___ DATA FOR REVIEW ___

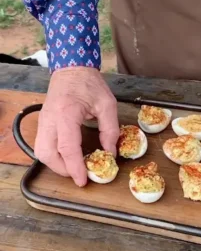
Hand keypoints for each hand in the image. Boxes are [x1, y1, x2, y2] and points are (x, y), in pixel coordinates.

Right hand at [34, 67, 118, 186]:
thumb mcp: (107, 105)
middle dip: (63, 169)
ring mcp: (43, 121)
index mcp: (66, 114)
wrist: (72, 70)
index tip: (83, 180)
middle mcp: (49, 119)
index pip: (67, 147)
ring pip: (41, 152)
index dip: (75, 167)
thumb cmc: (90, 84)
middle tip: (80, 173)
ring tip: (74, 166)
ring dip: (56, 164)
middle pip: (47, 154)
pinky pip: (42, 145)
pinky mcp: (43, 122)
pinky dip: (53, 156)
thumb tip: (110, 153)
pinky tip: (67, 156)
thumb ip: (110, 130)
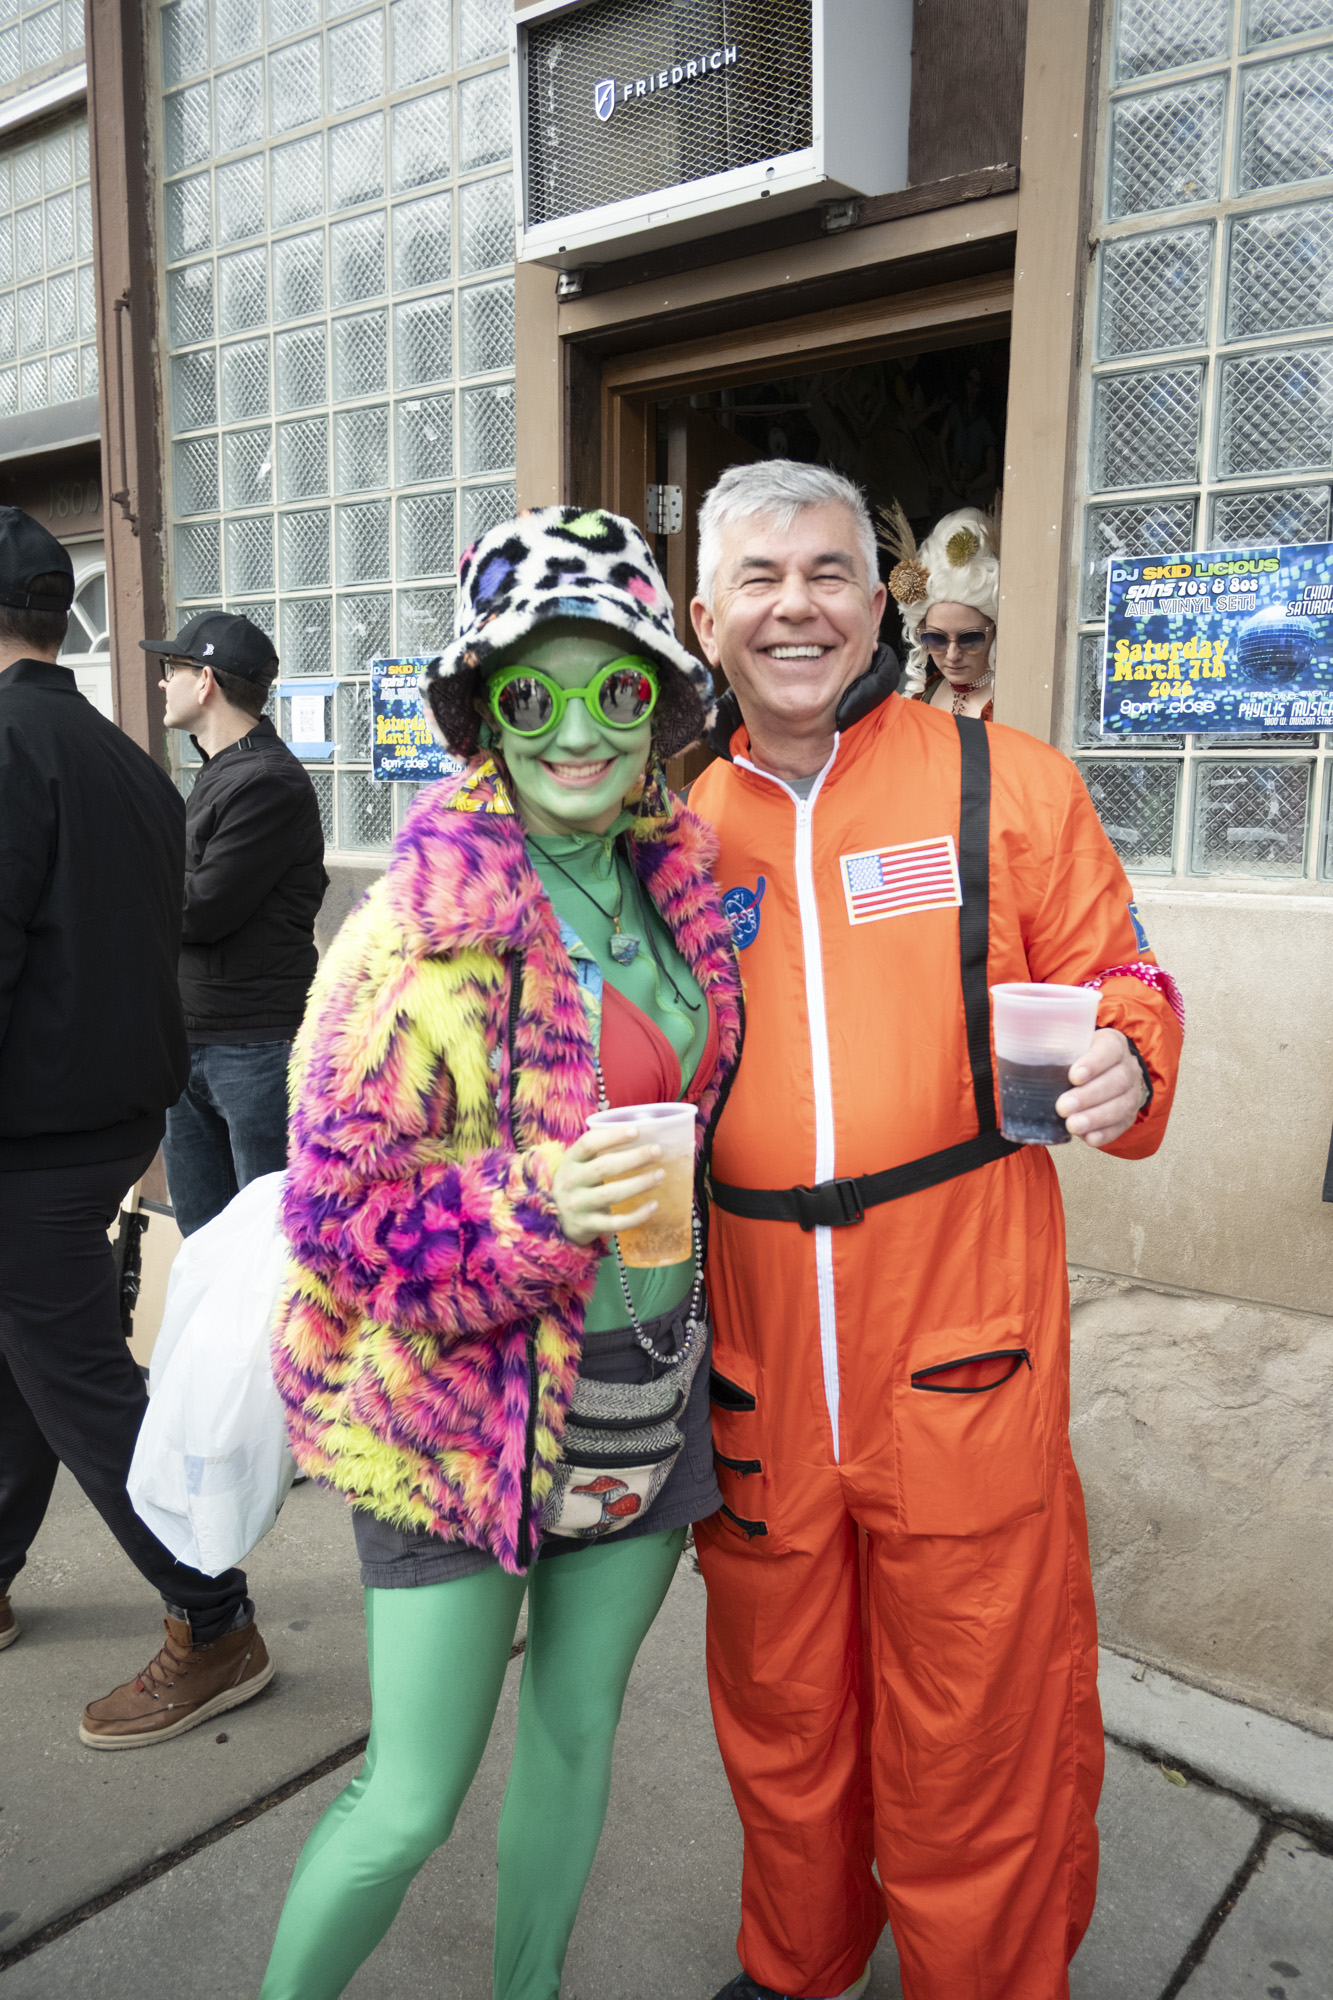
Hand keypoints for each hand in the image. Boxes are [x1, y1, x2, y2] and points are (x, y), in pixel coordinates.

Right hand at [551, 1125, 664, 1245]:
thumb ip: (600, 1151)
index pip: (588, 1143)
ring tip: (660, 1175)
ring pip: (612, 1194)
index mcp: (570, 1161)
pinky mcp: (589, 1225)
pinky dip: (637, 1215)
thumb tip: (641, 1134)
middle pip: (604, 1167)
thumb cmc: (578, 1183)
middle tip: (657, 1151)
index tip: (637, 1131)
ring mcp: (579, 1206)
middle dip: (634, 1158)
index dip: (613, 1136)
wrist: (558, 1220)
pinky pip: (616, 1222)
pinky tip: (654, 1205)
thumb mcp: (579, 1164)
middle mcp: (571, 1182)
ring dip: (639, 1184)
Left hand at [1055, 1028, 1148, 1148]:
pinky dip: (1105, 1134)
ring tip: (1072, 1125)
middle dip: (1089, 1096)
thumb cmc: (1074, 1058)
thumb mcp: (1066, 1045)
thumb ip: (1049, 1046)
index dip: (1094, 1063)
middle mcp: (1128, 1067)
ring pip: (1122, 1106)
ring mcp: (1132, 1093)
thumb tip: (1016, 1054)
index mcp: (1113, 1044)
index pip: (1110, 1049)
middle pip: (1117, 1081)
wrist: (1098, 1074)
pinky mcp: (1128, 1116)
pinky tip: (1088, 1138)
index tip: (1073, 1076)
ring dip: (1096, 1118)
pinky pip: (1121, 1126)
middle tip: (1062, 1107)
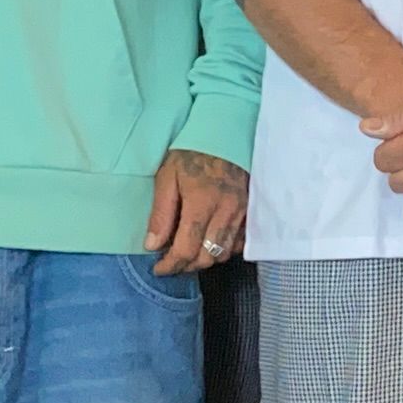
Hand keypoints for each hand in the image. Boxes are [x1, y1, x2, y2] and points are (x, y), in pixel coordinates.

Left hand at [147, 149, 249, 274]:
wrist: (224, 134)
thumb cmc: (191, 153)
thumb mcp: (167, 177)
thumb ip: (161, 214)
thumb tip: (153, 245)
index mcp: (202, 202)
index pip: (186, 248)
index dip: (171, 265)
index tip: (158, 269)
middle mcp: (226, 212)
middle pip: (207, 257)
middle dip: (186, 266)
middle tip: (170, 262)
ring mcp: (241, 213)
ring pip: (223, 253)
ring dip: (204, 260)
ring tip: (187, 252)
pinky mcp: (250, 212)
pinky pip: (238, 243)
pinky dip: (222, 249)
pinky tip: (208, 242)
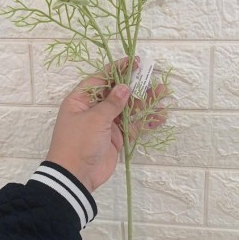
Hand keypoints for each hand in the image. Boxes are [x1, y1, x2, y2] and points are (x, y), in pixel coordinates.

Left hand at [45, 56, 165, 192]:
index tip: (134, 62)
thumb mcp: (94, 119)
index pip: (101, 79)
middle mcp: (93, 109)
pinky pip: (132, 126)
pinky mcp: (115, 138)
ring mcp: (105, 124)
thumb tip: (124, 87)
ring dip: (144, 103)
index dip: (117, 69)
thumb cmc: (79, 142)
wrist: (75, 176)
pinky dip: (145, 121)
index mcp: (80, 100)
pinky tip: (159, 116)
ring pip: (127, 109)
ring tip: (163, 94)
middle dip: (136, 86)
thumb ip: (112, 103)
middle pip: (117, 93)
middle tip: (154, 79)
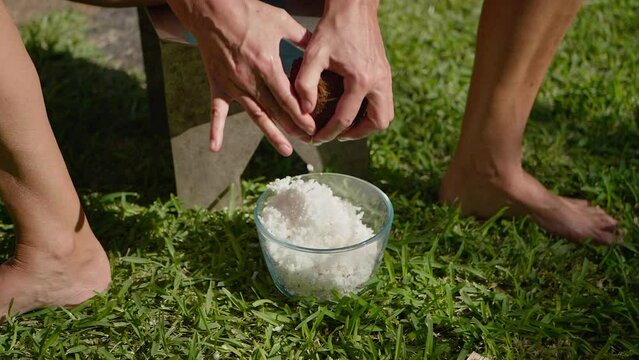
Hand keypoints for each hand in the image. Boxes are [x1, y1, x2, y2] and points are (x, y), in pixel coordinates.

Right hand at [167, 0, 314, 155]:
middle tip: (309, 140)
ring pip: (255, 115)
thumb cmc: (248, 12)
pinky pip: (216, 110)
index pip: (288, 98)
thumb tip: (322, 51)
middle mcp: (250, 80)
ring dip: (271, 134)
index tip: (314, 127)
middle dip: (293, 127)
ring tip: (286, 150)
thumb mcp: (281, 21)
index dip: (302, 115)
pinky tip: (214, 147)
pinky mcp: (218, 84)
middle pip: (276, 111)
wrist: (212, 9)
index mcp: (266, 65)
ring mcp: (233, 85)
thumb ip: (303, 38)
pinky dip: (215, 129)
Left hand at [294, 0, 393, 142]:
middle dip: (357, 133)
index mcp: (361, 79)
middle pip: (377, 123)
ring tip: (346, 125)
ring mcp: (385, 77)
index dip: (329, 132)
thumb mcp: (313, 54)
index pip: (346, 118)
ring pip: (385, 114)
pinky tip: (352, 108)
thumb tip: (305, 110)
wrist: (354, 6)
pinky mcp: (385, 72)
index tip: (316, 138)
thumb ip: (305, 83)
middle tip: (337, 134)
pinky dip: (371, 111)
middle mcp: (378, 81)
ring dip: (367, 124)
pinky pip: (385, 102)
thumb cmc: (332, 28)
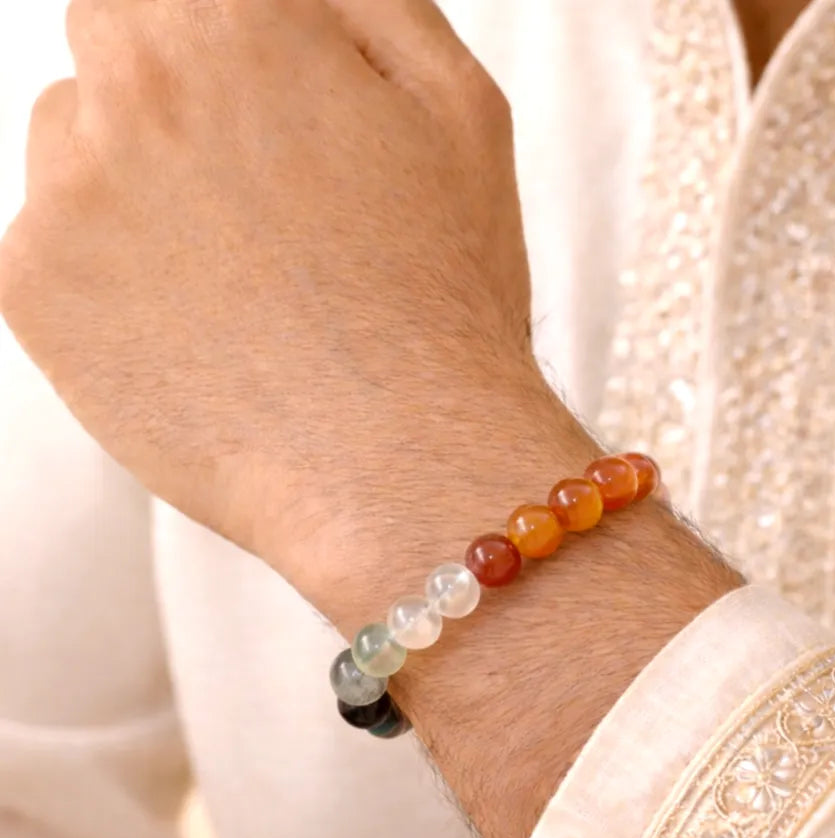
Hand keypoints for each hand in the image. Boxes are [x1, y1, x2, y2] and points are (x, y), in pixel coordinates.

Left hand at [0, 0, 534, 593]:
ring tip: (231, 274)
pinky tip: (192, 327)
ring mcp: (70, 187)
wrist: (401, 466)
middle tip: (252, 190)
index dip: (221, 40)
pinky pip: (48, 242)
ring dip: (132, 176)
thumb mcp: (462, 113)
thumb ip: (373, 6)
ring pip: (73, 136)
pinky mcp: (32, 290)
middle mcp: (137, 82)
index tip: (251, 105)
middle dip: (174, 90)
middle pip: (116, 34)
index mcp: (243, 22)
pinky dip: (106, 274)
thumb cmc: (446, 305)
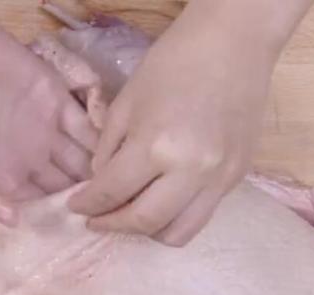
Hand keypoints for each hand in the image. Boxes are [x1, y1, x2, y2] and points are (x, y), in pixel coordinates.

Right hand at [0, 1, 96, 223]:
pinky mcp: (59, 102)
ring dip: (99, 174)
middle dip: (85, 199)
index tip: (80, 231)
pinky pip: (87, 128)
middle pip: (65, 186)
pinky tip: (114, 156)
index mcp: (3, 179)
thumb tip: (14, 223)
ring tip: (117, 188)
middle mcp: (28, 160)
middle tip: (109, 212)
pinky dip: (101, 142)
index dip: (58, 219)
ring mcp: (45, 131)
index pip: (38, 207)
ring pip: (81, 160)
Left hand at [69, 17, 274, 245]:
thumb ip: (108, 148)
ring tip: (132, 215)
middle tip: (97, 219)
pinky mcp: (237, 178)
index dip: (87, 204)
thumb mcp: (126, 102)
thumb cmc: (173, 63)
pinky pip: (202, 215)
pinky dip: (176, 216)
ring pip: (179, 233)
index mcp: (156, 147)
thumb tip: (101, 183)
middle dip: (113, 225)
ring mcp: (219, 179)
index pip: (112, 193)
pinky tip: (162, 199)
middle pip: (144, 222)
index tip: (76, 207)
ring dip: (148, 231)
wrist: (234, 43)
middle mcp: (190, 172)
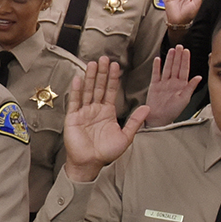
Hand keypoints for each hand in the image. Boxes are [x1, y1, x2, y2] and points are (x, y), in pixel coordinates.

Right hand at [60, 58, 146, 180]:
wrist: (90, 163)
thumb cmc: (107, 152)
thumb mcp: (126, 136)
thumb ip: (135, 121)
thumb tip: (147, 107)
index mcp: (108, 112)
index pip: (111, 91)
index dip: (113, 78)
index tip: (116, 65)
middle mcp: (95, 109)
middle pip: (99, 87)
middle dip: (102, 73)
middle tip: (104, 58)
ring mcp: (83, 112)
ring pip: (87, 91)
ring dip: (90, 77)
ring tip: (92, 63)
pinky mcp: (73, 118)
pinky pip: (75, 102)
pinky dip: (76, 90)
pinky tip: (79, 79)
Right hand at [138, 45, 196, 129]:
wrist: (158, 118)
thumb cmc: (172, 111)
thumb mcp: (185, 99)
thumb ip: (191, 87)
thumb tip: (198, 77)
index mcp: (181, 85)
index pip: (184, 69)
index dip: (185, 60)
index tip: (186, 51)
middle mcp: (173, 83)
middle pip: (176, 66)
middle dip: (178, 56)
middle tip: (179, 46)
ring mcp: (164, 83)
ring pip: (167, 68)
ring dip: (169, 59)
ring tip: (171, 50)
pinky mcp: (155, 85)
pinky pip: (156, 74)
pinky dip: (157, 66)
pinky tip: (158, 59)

___

REQUIRED ACTION —
Please copy the lines above exactly, starting at the line that holds "pinky tip: (1088, 1138)" and ending at the line that holds "pinky tip: (208, 242)"; include both, but no pictures.

TASK ANSWER —
pinky tip: (1088, 1138)
index tip: (1073, 1076)
ring dip: (1096, 1118)
pinky pip: (1121, 1126)
middle tip: (1062, 1107)
Hand keypoints for each hand in the image. Boxes are [x1, y1, x2, y2] and points are (x, y), in pixel coordinates.

Left hand at [147, 149, 249, 274]:
wrist: (224, 134)
thumb cmc: (191, 153)
thumb mcp: (167, 177)
thumb ip: (161, 214)
thumb tip: (153, 245)
index mcp: (202, 202)
index pip: (186, 248)
index dip: (171, 265)
index tip: (158, 269)
middle mcp: (226, 212)
middle pip: (207, 257)
middle dip: (186, 266)
middle tip: (170, 262)
ring mcp: (241, 213)
ring pip: (223, 253)
ring dip: (204, 260)
ring tip: (187, 252)
pinky mcp: (250, 212)
pinky pip: (238, 243)
pinky dip: (222, 249)
pinky tip: (208, 242)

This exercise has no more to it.